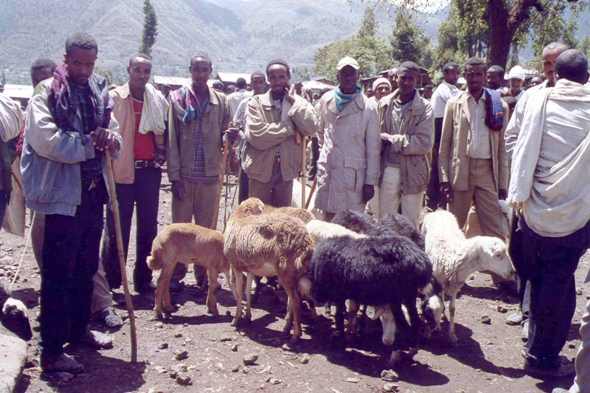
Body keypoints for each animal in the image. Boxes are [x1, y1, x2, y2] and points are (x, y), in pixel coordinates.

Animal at [223, 198, 316, 342]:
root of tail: (305, 244)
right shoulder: (250, 269)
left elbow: (239, 293)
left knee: (295, 300)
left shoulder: (237, 266)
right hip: (296, 274)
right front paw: (248, 317)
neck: (240, 217)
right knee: (293, 299)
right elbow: (247, 291)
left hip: (286, 272)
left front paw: (236, 320)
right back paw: (287, 328)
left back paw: (295, 335)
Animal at [312, 233, 438, 364]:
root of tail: (420, 262)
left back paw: (394, 357)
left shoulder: (339, 294)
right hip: (409, 296)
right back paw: (411, 352)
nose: (315, 296)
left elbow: (339, 317)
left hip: (396, 298)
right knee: (415, 322)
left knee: (402, 325)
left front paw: (341, 339)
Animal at [424, 210, 516, 344]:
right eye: (498, 254)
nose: (511, 272)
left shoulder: (454, 283)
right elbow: (434, 303)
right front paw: (432, 329)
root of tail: (439, 211)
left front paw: (452, 334)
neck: (453, 255)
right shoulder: (435, 280)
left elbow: (452, 308)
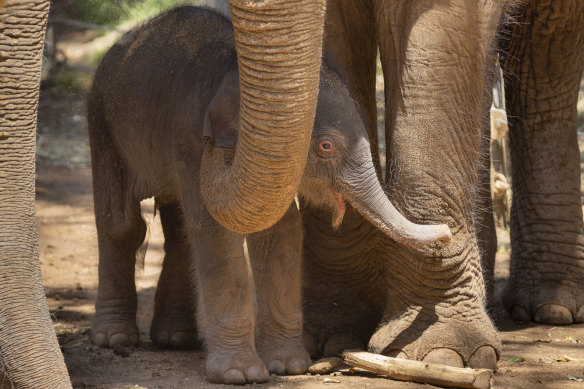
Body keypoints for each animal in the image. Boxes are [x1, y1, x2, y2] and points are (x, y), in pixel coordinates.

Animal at [88, 5, 452, 382]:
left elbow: (281, 232)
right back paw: (115, 338)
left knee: (177, 230)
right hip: (102, 125)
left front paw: (289, 366)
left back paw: (175, 339)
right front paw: (240, 375)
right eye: (325, 146)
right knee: (122, 224)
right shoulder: (188, 142)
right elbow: (217, 231)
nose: (446, 233)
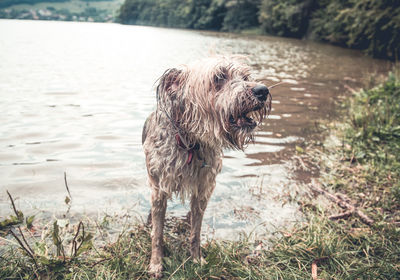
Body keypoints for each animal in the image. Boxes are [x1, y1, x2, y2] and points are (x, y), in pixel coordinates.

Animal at [141, 55, 272, 276]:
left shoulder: (203, 188)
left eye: (245, 77)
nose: (262, 90)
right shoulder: (159, 187)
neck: (189, 142)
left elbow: (196, 232)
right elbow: (157, 234)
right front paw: (156, 263)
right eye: (219, 77)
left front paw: (196, 259)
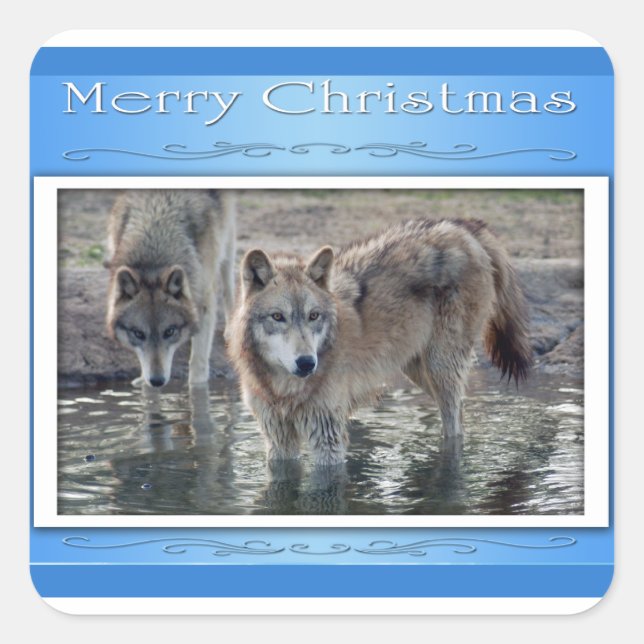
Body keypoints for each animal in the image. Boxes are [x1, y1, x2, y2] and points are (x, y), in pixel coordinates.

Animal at [106, 189, 236, 387]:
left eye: (169, 332)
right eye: (138, 334)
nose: (157, 381)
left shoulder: (204, 299)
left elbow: (198, 366)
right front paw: (143, 382)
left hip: (226, 238)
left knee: (229, 279)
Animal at [228, 218, 532, 465]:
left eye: (313, 316)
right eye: (278, 317)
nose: (306, 364)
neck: (283, 390)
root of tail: (464, 228)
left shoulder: (327, 436)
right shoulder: (278, 439)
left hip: (440, 368)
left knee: (455, 425)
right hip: (419, 372)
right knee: (460, 416)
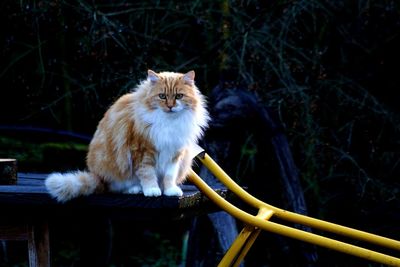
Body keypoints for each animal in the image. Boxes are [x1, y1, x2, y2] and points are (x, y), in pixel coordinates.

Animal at [44, 69, 209, 203]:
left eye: (179, 96)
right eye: (162, 96)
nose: (170, 106)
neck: (168, 122)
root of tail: (97, 176)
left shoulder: (174, 153)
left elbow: (169, 176)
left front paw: (169, 190)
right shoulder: (142, 151)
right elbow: (147, 174)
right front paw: (152, 190)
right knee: (116, 187)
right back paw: (135, 189)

→ Required action:
Each line above that contains the string "root" should be identified and copied.

→ Exercise solution:
root of tail: (305, 244)
root of tail: (420, 262)
root of tail: (439, 211)
root of tail: (464, 228)
root of tail: (97, 176)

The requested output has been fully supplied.